A new poll has found that almost half of the people who identify with the Make America Healthy Again movement believe that President Donald Trump’s administration has not done enough to meet their goals.
Politico’s latest survey revealed that 47 percent of MAHA’s members are not happy with Trump, while 41 percent of people who voted for the president but do not necessarily consider health their primary area of interest also believe he has not done enough to address concerns about issues like vaccines, pesticides, and junk food.
More worryingly for the president, looking ahead to November’s midterms, many poll respondents told the outlet they regard Democrats as better placed to meet their priorities and improve American health than Republicans, who, they said, are more likely to be influenced by industry lobbyists.
The prospect of an already loose coalition of interest groups switching its support towards Democratic candidates at the midterms was also raised last month by Tony Lyons, president of the MAHA Action group.
Lyons said in a leaked memo last month that the Republican Party was only “renting MAHA voters” by installing their champion, Robert F Kennedy Jr., as health secretary and would not be able to “purchase” them.
A decision that enabled the chemical giant Bayer to increase production of its weed killer Roundup last month – a compromise in the interest of agricultural stability, the administration said – particularly incensed the MAHA movement, which has repeatedly argued that such glyphosate-based herbicides cause cancer.

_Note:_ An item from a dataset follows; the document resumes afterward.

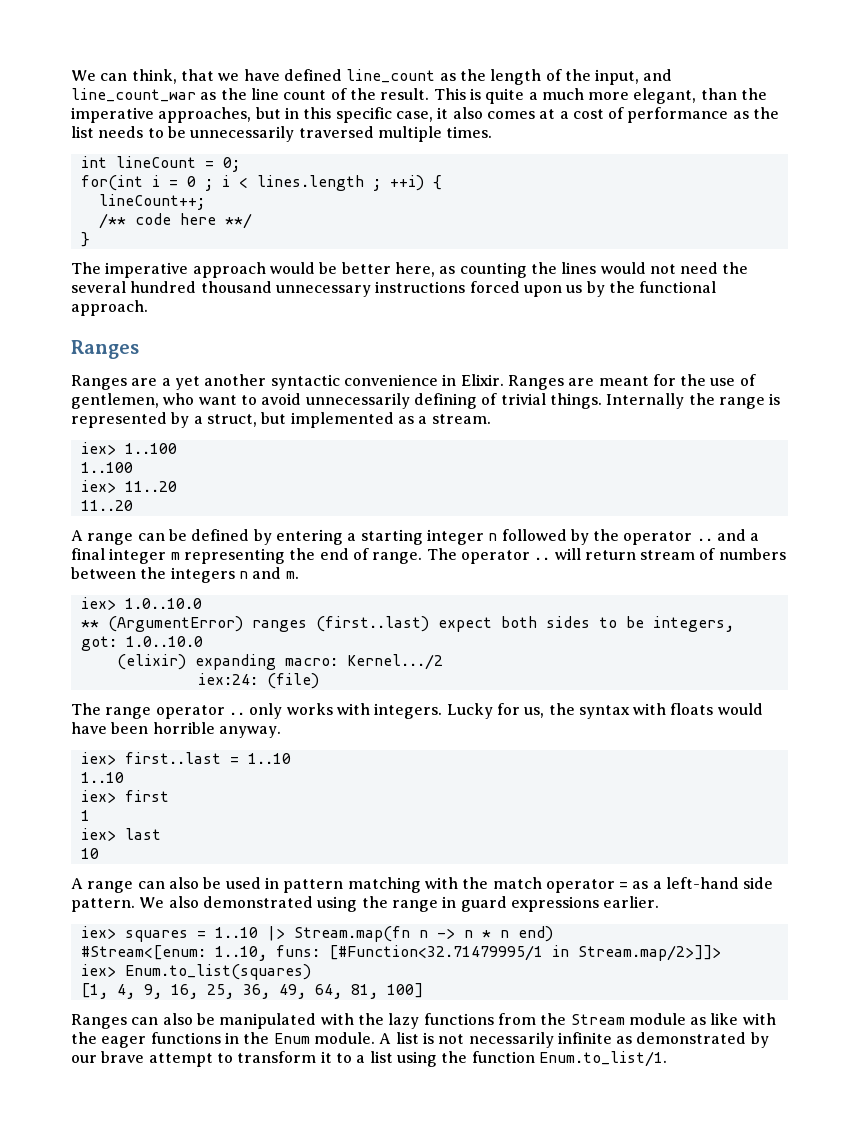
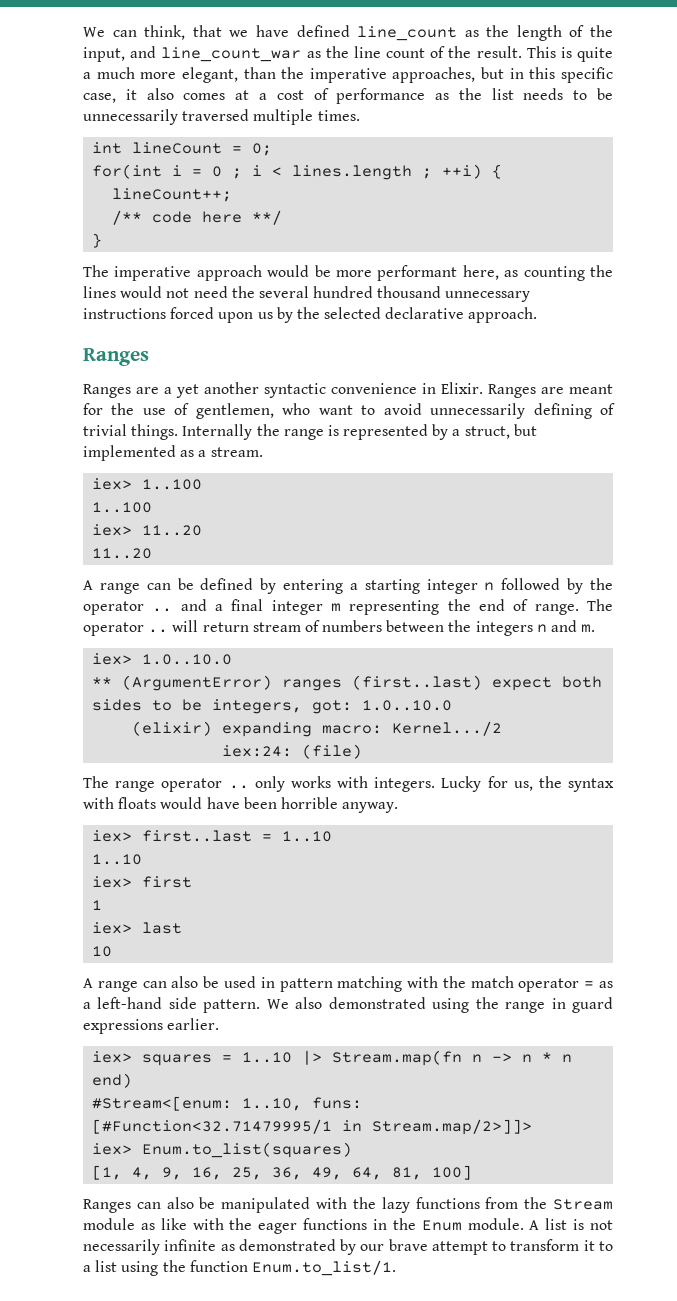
[341,262,391,274] better -> [336,265,458,281] more performant
[639,281,717,293] functional -> [324,307,465,319] selected declarative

“We’re not even sure that we even have a path forward in this administration when it comes to pesticides, because it’s very clear that they are entirely owned by Bayer and the chemical companies,” said influencer Kelly Ryerson, AKA Glyphosate Girl, who has publicly backed RFK Jr.
In response to a social media post by the secretary attempting to explain a decision he might have been expected to oppose, another MAHA activist, Zen Honeycutt, told him: “We love you Bobby but this administration needs to keep their word.”
“If there is a big plan, a big MAHA-style plan to move in the direction of detoxifying agriculture from these chemicals, where is it?” asked veteran environmentalist Ken Cook. “What I’m seeing here is a very aggressive effort to try and hang onto MAHA principles even as, at every turn, you betray them.”
The administration’s inclination towards deregulation and support for policies contrary to MAHA’s concerns, like restricting abortion access, necessary to keep the Christian right onside, has also created areas of conflict.

But it has made some moves that have pleased the movement, such as cutting down on artificial dyes in food and restricting junk food purchases as part of the federal nutrition program.
Republican policy adviser Abby McCloskey warned her party that officials were “squandering their MAHA moment.”
“The MAHA movement in the [2024] campaign cycle started with a lot of energy, and did create more energy for these types of issues that previously wouldn’t have been associated with the GOP,” she said.
“Since then, I think the energy has trickled off from the perspective of, what is the federal government going to do about this?”
Democratic strategist Anjan Mukherjee has meanwhile said he expects more left-leaning candidates to emphasize to MAHA supporters “how this administration has failed them” during the midterms.
“What this administration has shown to them over and over again is that they’re only interested in enriching themselves and putting more money into the pockets of the wealthy,” he said.
Despite the deep unpopularity of the ongoing Iran war, which appears to be causing Trump’s support to collapse, the president himself has insisted the GOP will triumph, declaring brashly last week: “We’ll have bigger majorities in the House and Senate than we do today.”

Trump uncharacteristically chose to dodge the annual CPAC conference in Texas over the weekend, where conservative division over the conflict was strongly in evidence, but Kennedy did make an appearance.
The secretary apologized for his past rejection of the president, telling his audience: “I basically drank the Kool-Aid that he was this bombastic narcissist who didn’t read books, was ill-informed.”
He went on to say he considered Trump unusually empathetic because he was willing to acknowledge Russian casualties in the war in Ukraine.
“You will not hear any Democrat ever talk about that,” Kennedy said. “And he talks about the Russian kids who are dying. He gets the reports every week, and they make a huge impression on him about the death rate.”
He also praised Trump for accurately drawing a map of the Middle East on the back of a placemat, which, the secretary said, “challenged a lot of the assumptions I had been told about him.”